This is a masterclass in how to structure a Doctor Who four-parter. Having established the situation in the first episode, introduced a wider cast of characters and complications in the second, this now begins to weave together the side plots into the main story, with Palmerdale’s greed and Skinsale’s attempts to foil him escalating the crisis on Fang Rock, further isolating the characters. Meanwhile, the Doctor’s attempts to fight back against their mysterious assailant hit a stumbling block when he realises, too late, that it is a shape-changer, and, in one of the greatest of all cliffhangers, tells Leela, ‘I’ve made a terrible mistake. I thought I’d locked the enemy out. Instead, I’ve locked it in, with us.’
After a season of vast, civilisation-ending threats and planetary dictators, I love how stripped back this is. It’s The White Album after Talons’ Sgt Pepper. The canvas is tiny; the threat, in Doctor Who terms, is petty, as are the characters’ motivations. Palmerdale wants to make money, Skinsale wants to protect his reputation. The Doctor just wants to get out of this alive. Tom Baker, who by most accounts was a bit of a nightmare during the making of this, has never looked or sounded as impressive. One moment he’s still, and haunted, looking like one of those moody line drawings in an annual. The next, he’s full of furious energy, raging at the uselessness of his allies, and apparently genuinely quite frightened: ‘I’ve never been more serious.’ Louise Jameson gets some great moments, like bashing her way through Reuben’s door like Jack Nicholson in The Shining, or giving a hysterical Adelaide a wincingly convincing smack across the chops.

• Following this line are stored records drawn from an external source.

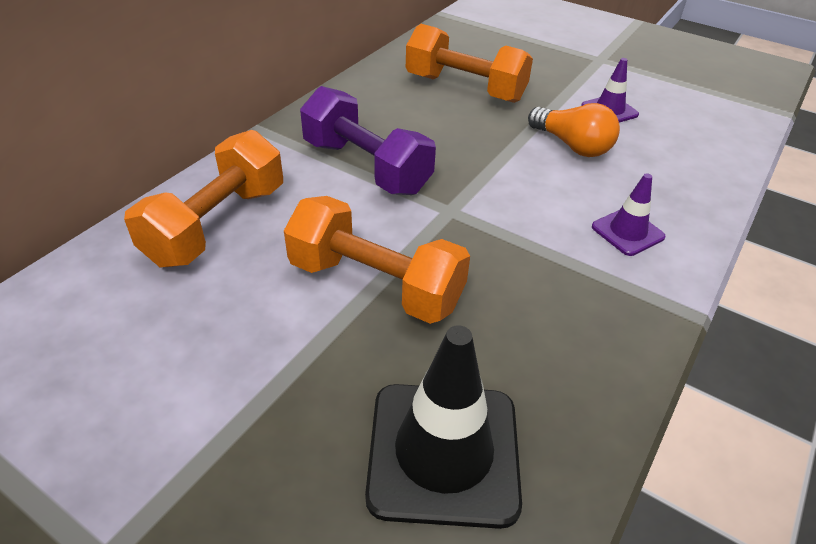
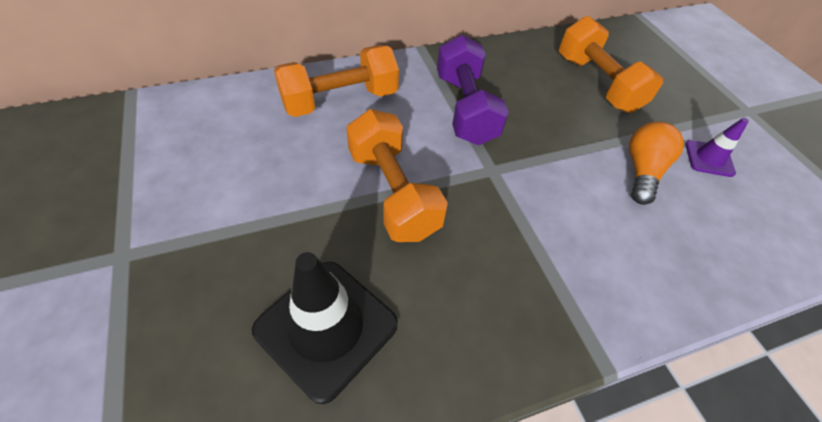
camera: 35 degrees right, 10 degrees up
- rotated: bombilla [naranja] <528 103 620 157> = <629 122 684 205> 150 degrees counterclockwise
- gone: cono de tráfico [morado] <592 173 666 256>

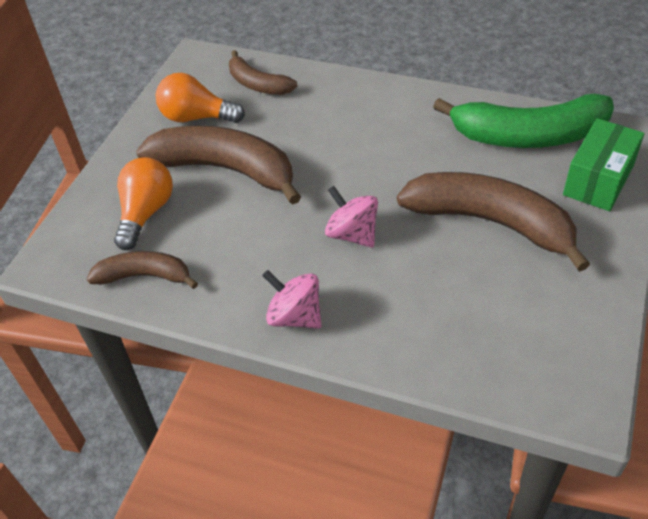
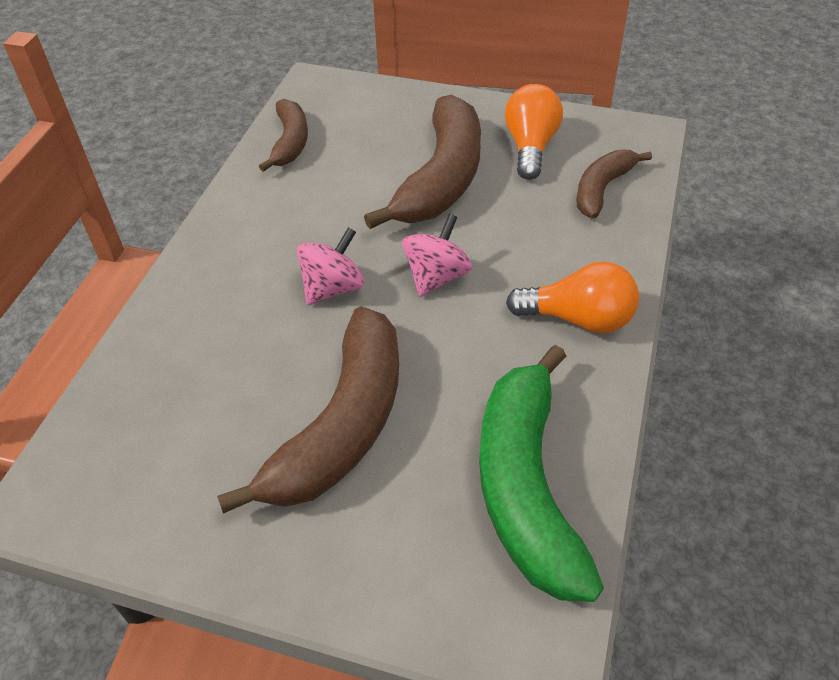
camera: 85 degrees right, 0 degrees up
- shifted: bombilla [naranja] <114 157 173 250> to <506 262 639 333>
- shifted: peonza [rosa] <262 270 322 329> to <402 214 472 297>
- gone: caja [verde] <563 118 644 211>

And with limited resources, Paddy Russell makes the Rutan a credibly frightening monster, suggesting its presence during Palmerdale’s death scene with some sickly green lighting and shrouding the screen with fog. When it takes Reuben’s form, Colin Douglas makes himself look wonderfully sepulchral, except for a chillingly brilliant moment just before he kills Harker, when he gives a deliberate, smug smile. Brr. The limitations of the Pebble Mill facilities are only slightly obvious from some of the relative crudeness of the electronic effects – which means this looks a bit more like an ITV regional production than a BBC one. It doesn’t matter though: Doctor Who stripped back to its bare essentials is excellent.